L’intervento del Garante Privacy su DeepSeek
Tutto dipende sempre e solo dalla tutela dei dati personali, al momento dell’iscrizione ad un qualsiasi sito, social o contesto di rete, come le chat di intelligenza artificiale. La protezione dei dati personali è un elemento cruciale in ogni contesto online, dalle iscrizioni ai social network fino alle interazioni con chatbot basati su intelligenza artificiale.

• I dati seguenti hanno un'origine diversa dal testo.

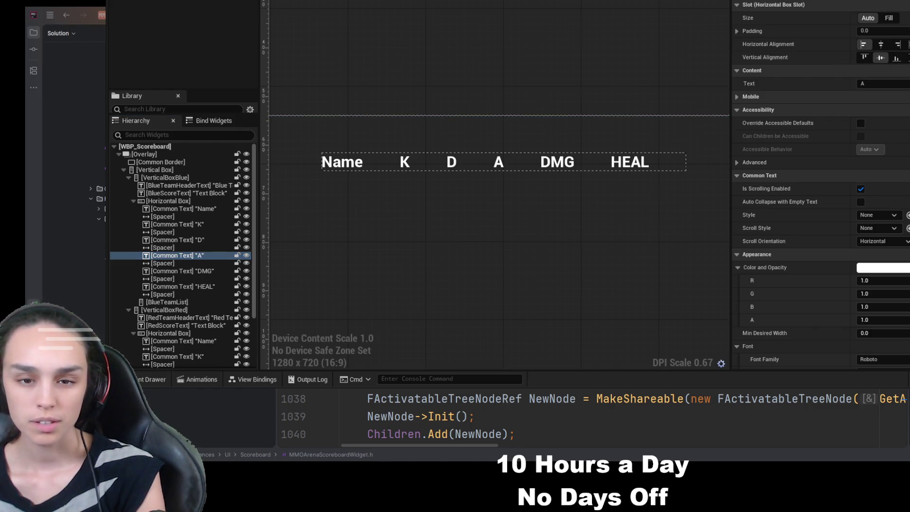
key("alt+p")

Un recente esempio di intervento normativo legato alla protezione dei dati riguarda il blocco imposto dal Garante per la protezione dei dati personali nei confronti di DeepSeek. Il servizio di chatbot, sviluppato dalle società cinesi Hangzhou DeepSeek Artificial Intelligence e Beijing DeepSeek Artificial Intelligence, è stato oggetto di una limitazione immediata al trattamento dei dati degli utenti italiani. Il provvedimento è stato adottato per garantire la sicurezza dei dati, dato che le società coinvolte non hanno fornito garanzie sufficienti sulla conformità alla normativa europea. Nonostante le dichiarazioni delle aziende, secondo cui non opererebbero in Italia, l’Autorità ha avviato un’istruttoria per approfondire il caso.
La necessità di nuove strategie di difesa
Di fronte a queste minacce emergenti, molte aziende e organizzazioni si trovano totalmente impreparate. È essenziale adottare strategie di difesa avanzate per proteggere i dati e le infrastrutture digitali. Un approccio basato sulla valutazione del rischio, unito a una maggiore sicurezza degli LLM (Large Language Models) e a una formazione continua degli utenti, è indispensabile per contrastare questi attacchi.
La verità è che gli esperti di cyber security hanno sempre saputo che la situazione rischiasse di sfuggire di mano. Forse non così presto, ma è sempre stato un rischio prevedibile, e le capacità dell’IA si sviluppano più velocemente di quanto l’essere umano possa fare per contenerne i danni.
Perchè il problema non è se andrà fuori controllo, ma quando, e contenere i rischi sarà un compito estremamente complesso.